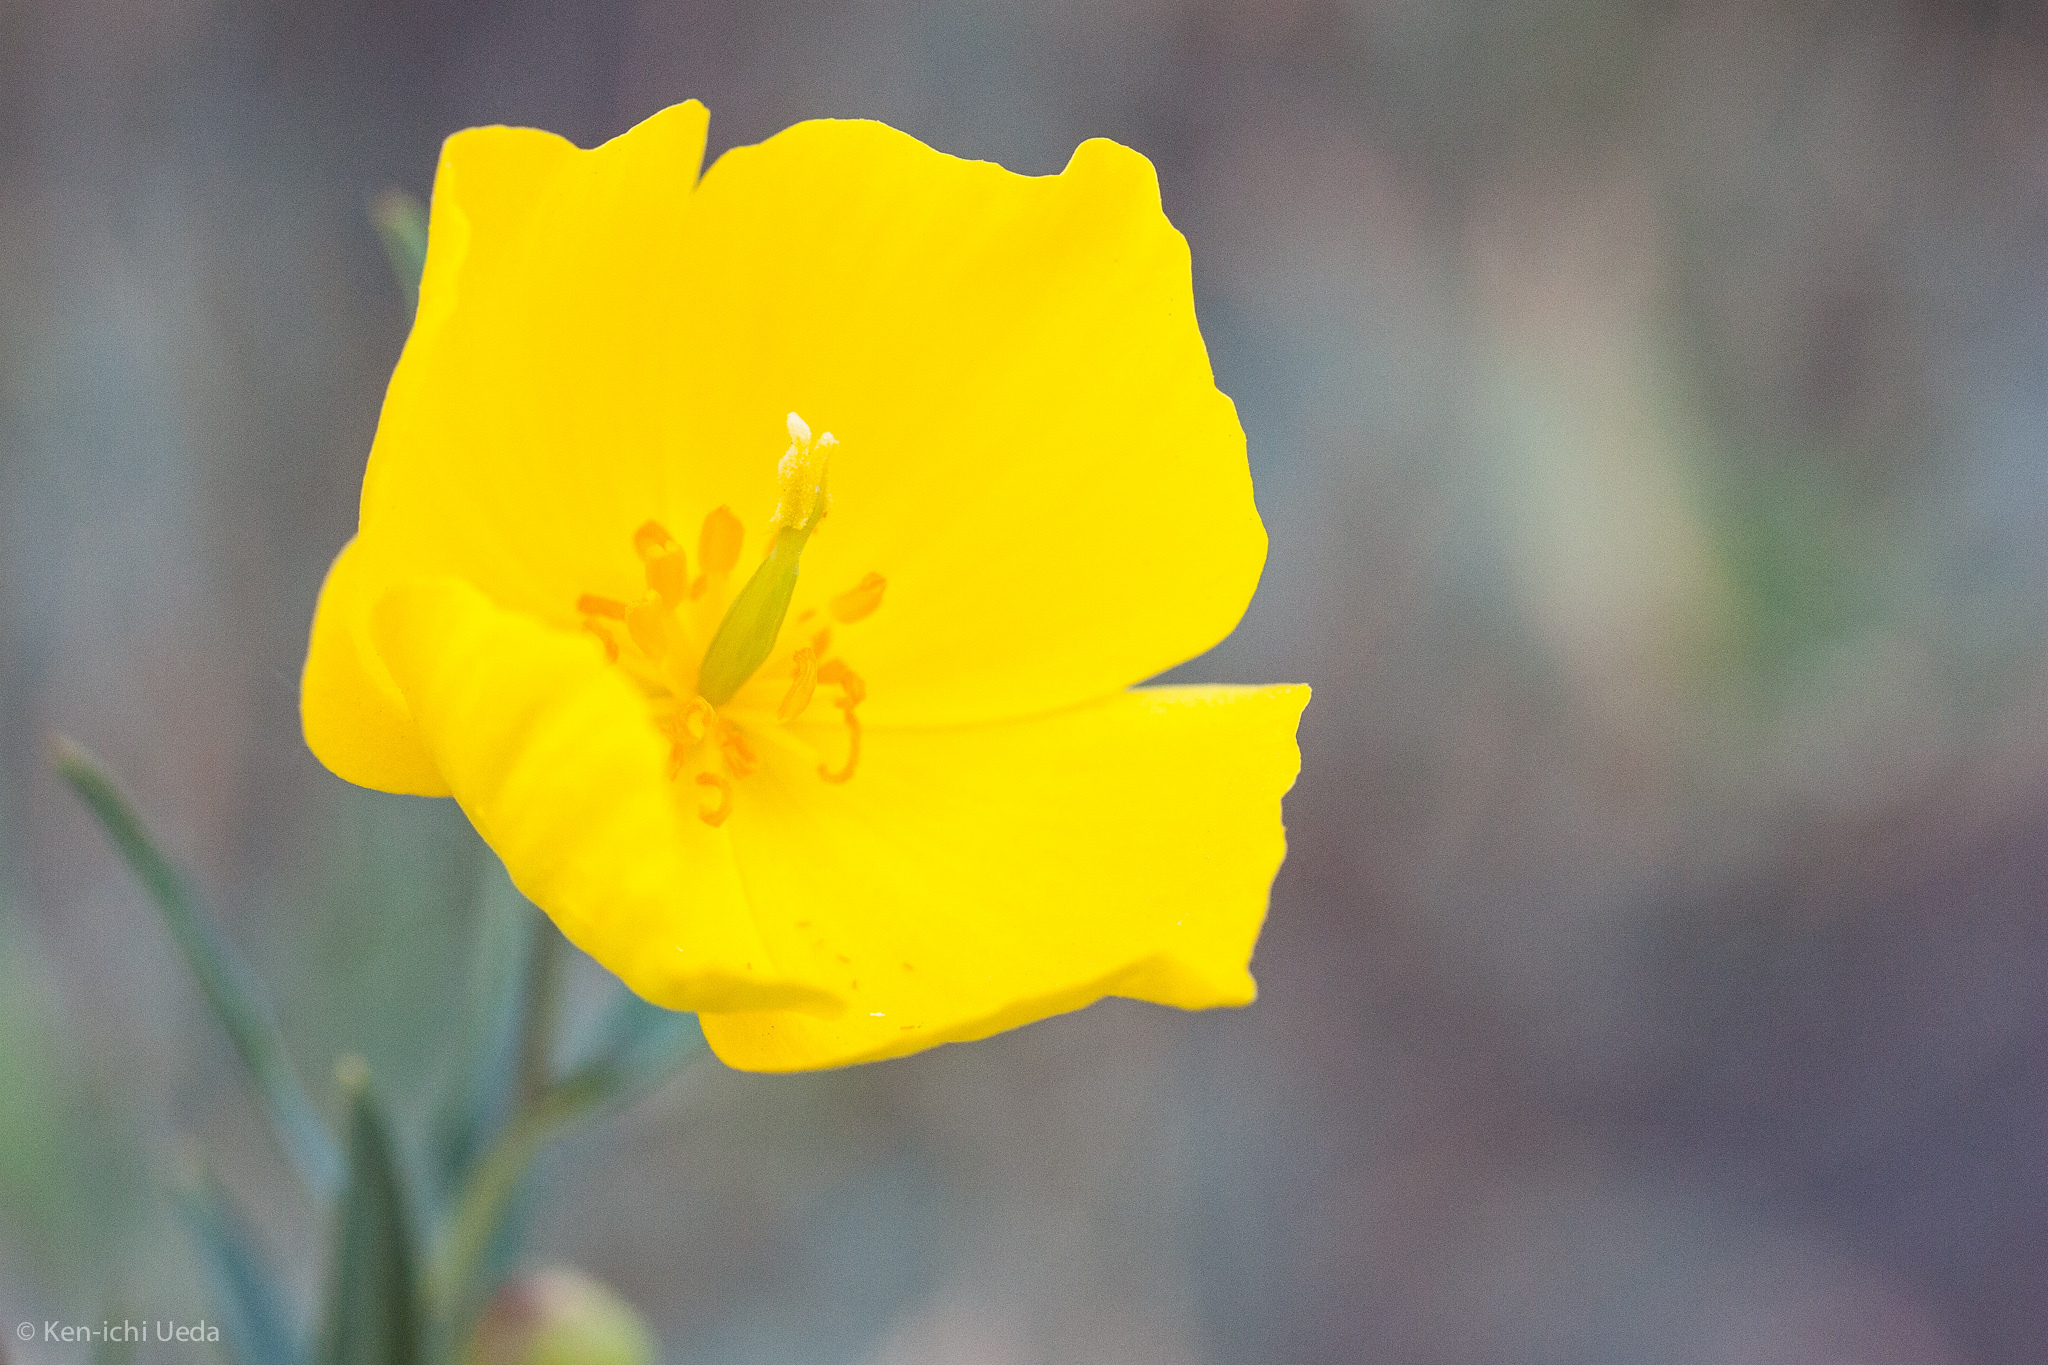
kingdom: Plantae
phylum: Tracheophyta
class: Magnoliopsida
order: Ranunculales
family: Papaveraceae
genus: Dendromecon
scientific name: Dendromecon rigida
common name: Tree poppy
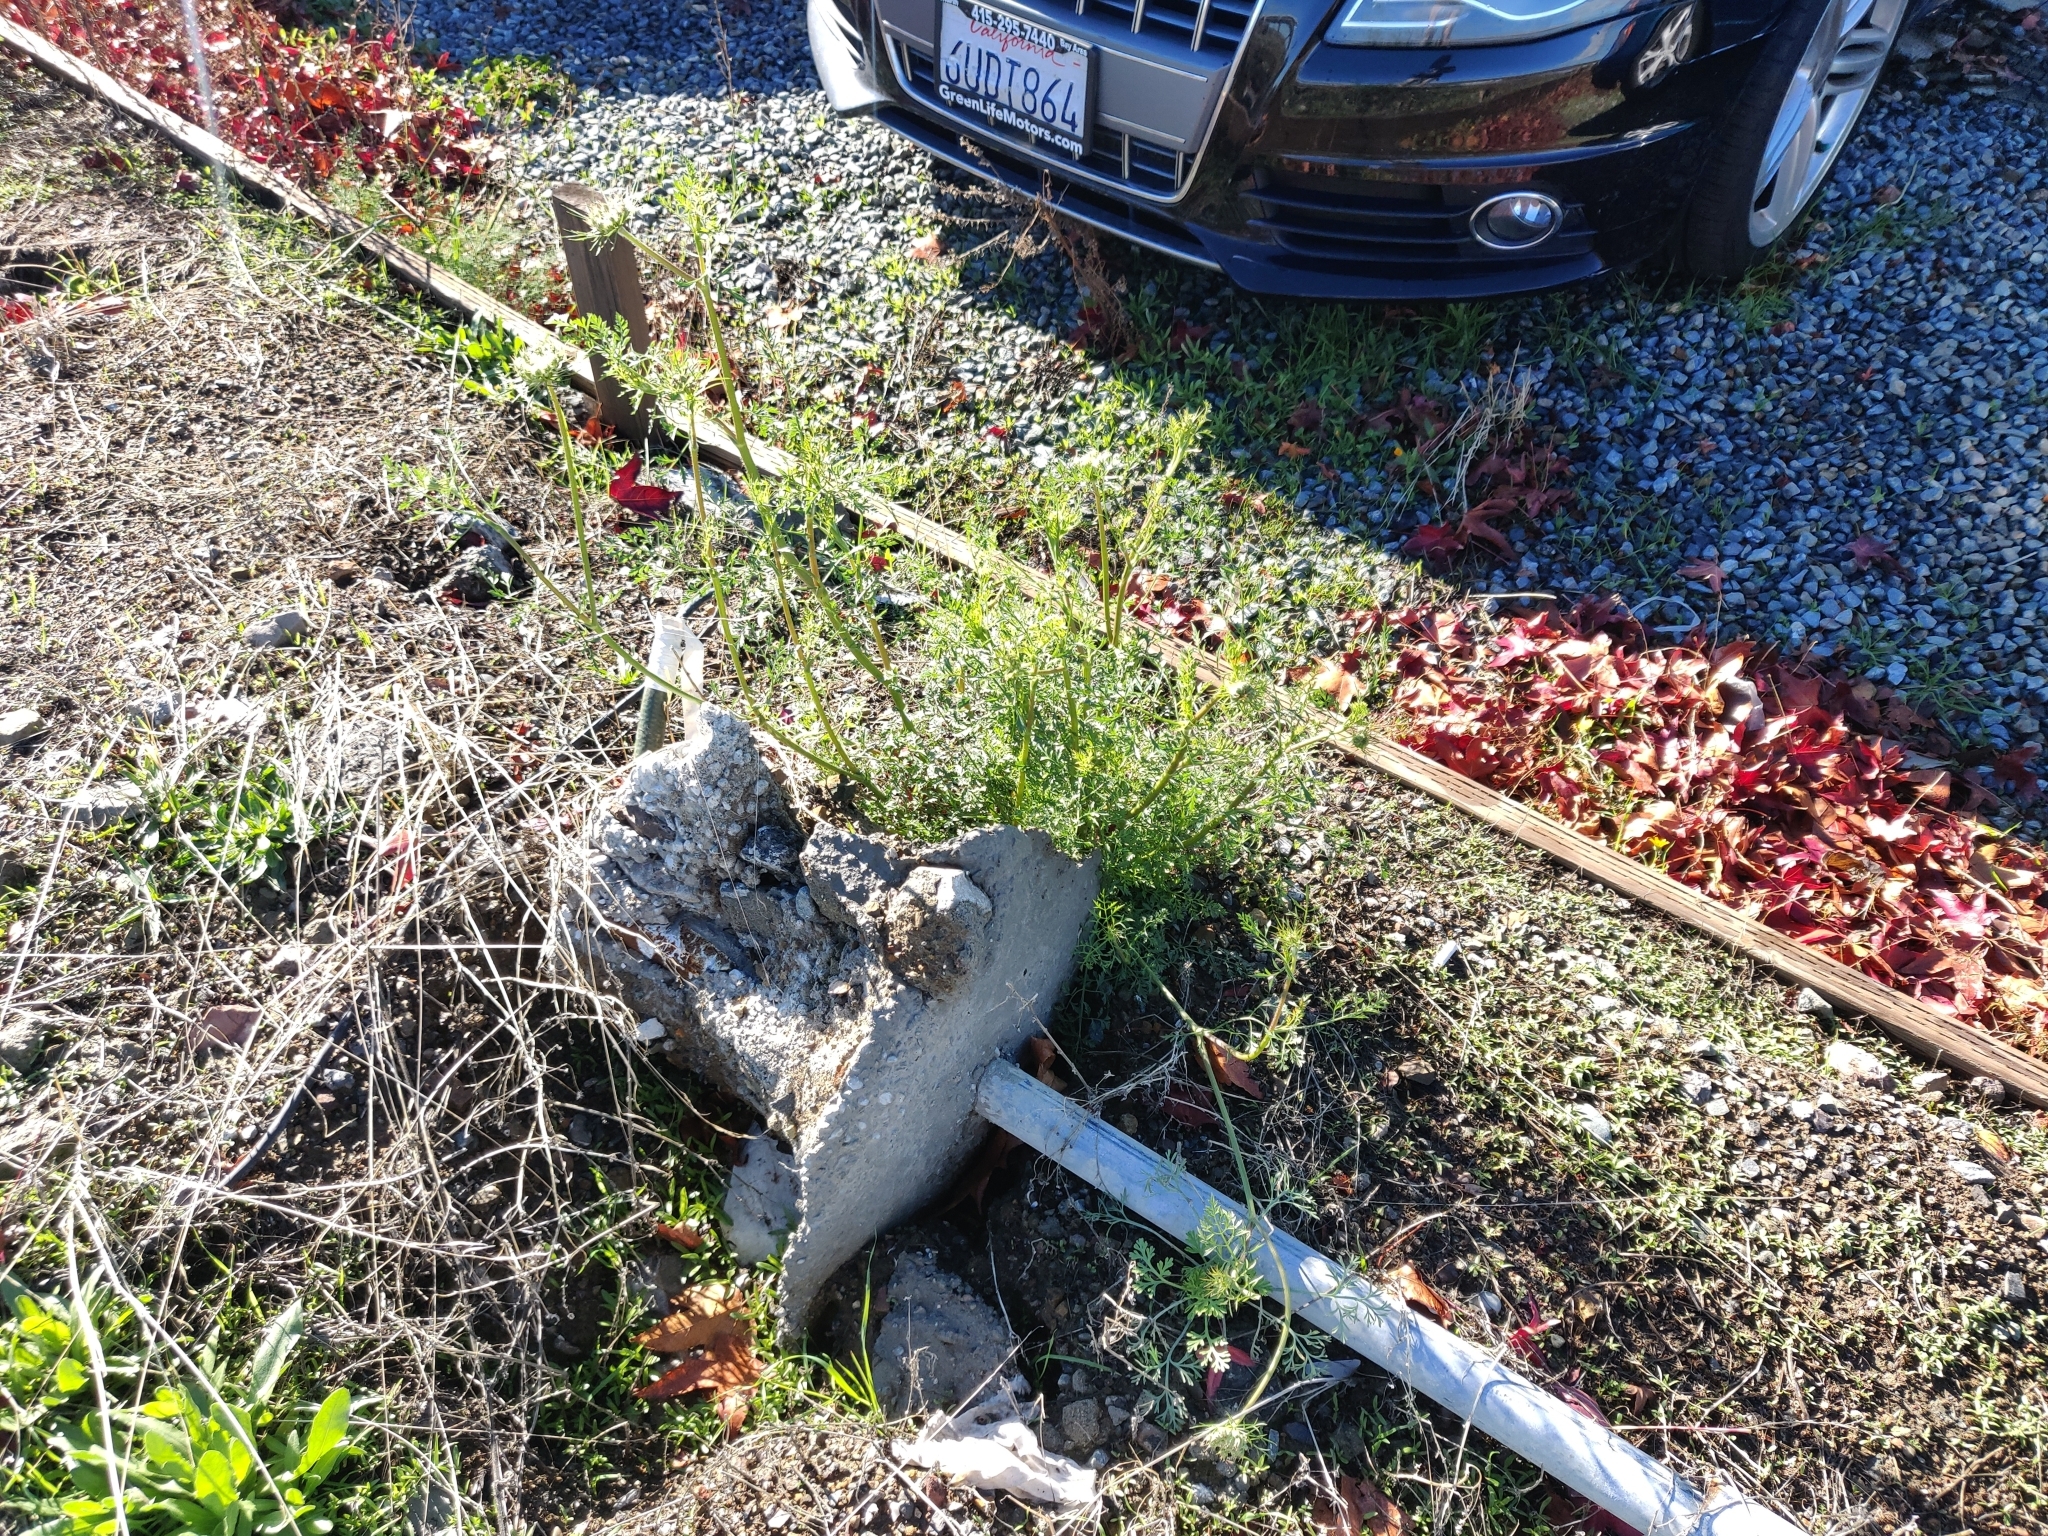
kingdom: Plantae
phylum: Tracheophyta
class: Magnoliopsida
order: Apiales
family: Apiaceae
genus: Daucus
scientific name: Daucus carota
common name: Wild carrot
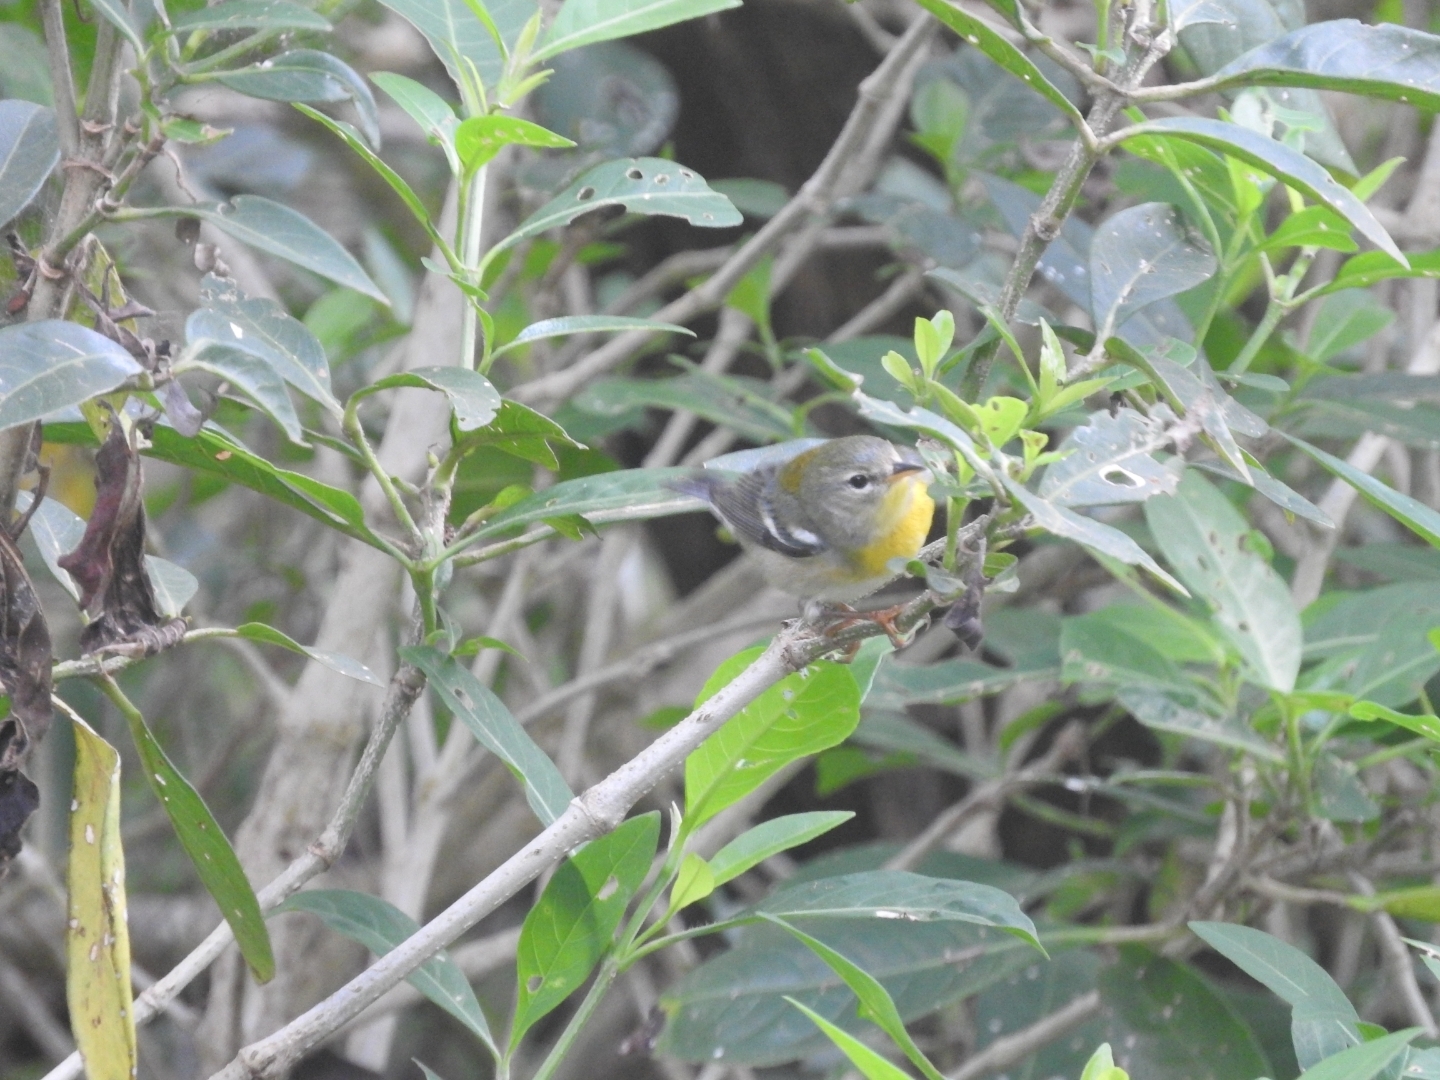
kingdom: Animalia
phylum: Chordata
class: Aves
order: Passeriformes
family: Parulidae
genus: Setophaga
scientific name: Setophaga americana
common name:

SHORT PROBLEM:
Can you copy out, word for word, the part of the entries that opens with the line containing "kingdom: Animalia" and closes with the last line of the entries?

EXPECTED ANSWER:
kingdom: Animalia
phylum: Chordata
class: Aves
order: Passeriformes
family: Parulidae
genus: Setophaga
scientific name: Setophaga americana
common name:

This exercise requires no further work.